Future of 3d Graphics
zymano writes "Extremetech
has this nice article on the future of 3d graphics. The article also mentions that graphic card gpus can be used for non-traditional powerful processing like physics. A quote from the article, "GPU can be from 10 to 100 times faster than a Pentium 4 and Scientific computations such as linear algebra, Fast Fourier Transforms, and partial differential equations can benefit". My question - If these cards are getting so powerful at computations then why do we need a Intel/AMD processor at all? Just make a graphics card with more transistors and drop the traditional processor..."
Just make a graphics card with more transistors and drop the traditional processor..."

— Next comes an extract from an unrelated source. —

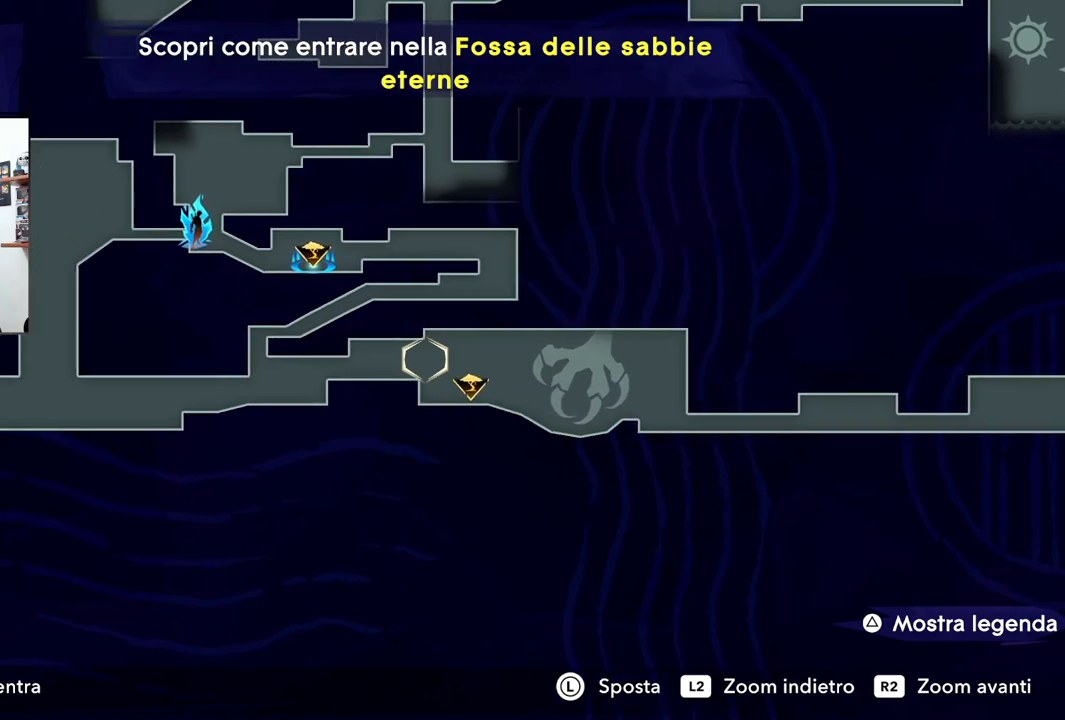
Gameplay with a controller (PlayStation layout); each line is a JSON object with the inputs held at the frame after it (dt_ms = milliseconds from this image to that frame). "events" lists button and stick changes between this image and that frame as [ms after this image, input, new state], when the widget could be followed in between. Not read: R1.
{"dt_ms": 1000, "buttons": [], "left_stick": "up", "right_stick": "center"}
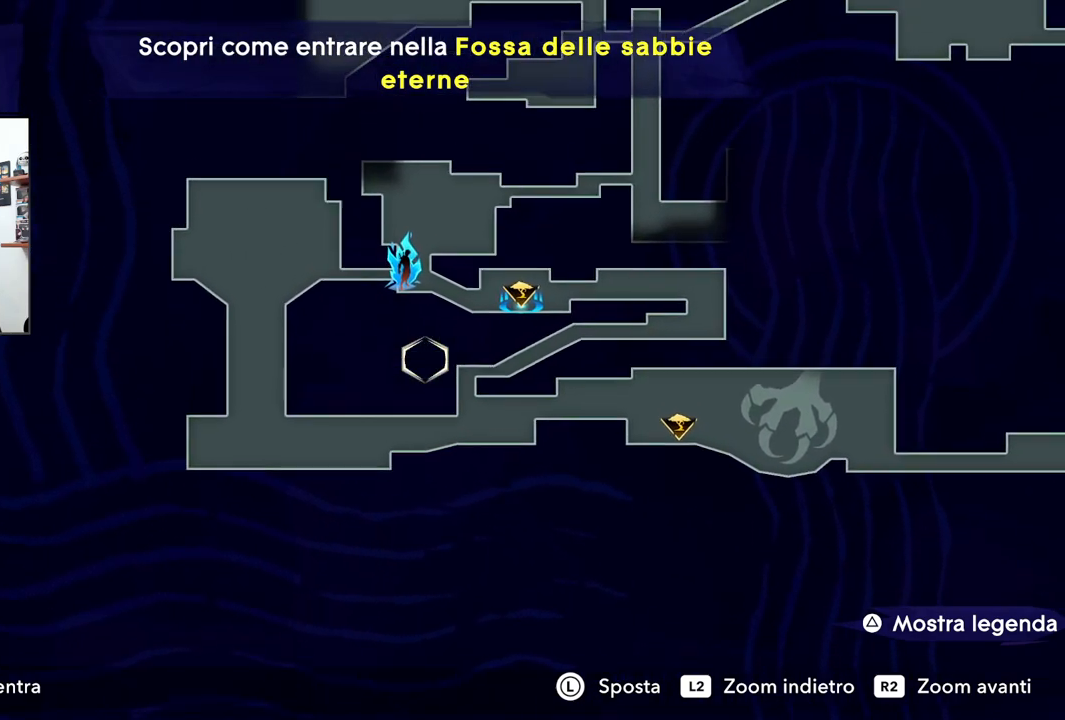
{"dt_ms": 1000, "buttons": [], "left_stick": "right", "right_stick": "center"}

Apple have done this several years ago. The Newton 2000 and 2100 didn't use a CPU but rather the graphics processor.
RST
Because GPUs are NOT general purpose devices. A normal processor, like a P4 can be programmed to do anything. It might take a real long time, but it is a general purpose processor and so can process anything, including emulating other processors. A GPU is not. It does one thing and one thing only: pushes pixels. Now more modren GPUs have gained some limited programmability, but they still aren't general purpose processors.
GPUs work with limited precision -- IEEE single precision is typical. This is good enough for 3D graphics -- after all, in the end you'll be limited by the 10-11 bit spatial resolution and 8 bit color resolution -- but not good enough for most scientific problems, which typically require a minimum of double precision.

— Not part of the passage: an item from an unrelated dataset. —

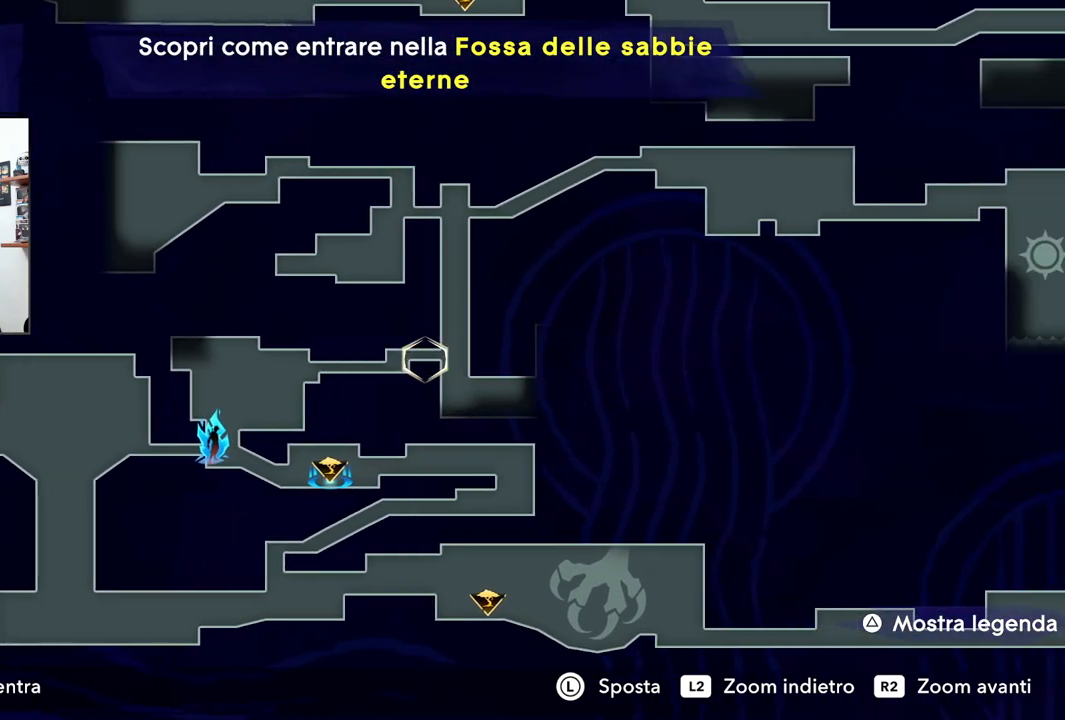
{"dt_ms": 500, "buttons": [], "left_stick": "right", "right_stick": "center", "events": [[17, "left_stick", "center"], [333, "left_stick", "right"]]}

Simulating higher precision with single precision arithmetic is possible, but the performance penalty is too severe for it to be useful.

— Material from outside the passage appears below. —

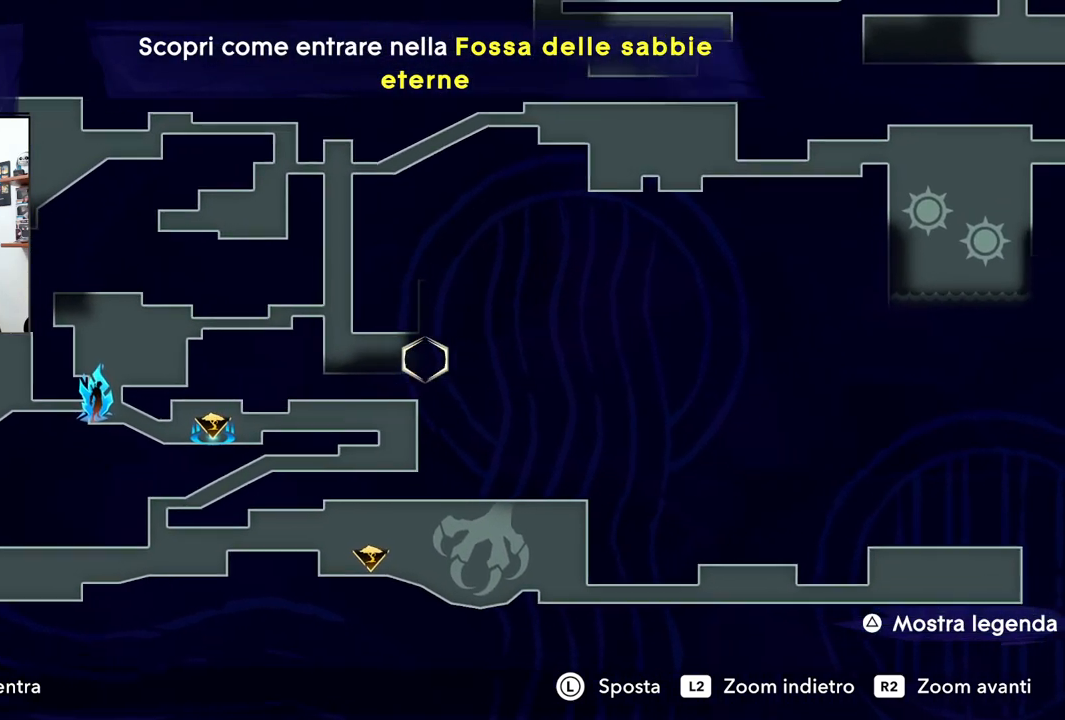
{"dt_ms": 500, "buttons": [], "left_stick": "center", "right_stick": "center", "events": [[50, "left_stick", "center"]]}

Tarsnap: Online backups for the truly paranoid
Because it isn't cheaper if you need hundres of these simple units. The good thing about a DSP (which is what a GPU is, after a fashion) is that because it is specialised to a single operation, it can be highly optimised and do it much quicker than a general purpose CPU. However the good is also the bad, the DSP is highly specialised and can ONLY do that operation, or at least onyl do it efficiently.
Take digital audio. Used to be that CPUs were too pathetic to do even simple kinds of digital audio ops in realtime, so you had to offload everything to dedicated DSPs. Protools did this, you bught all sorts of expensive, specialesed hardware and loded your Mac full of it so it oculd do real time audio effects. Now, why bother? It is much cheaper to do it in software since processors ARE fast enough. Also, if a new kind of effect comes out, or an upgrade, all you have to do is load new software, not buy new hardware.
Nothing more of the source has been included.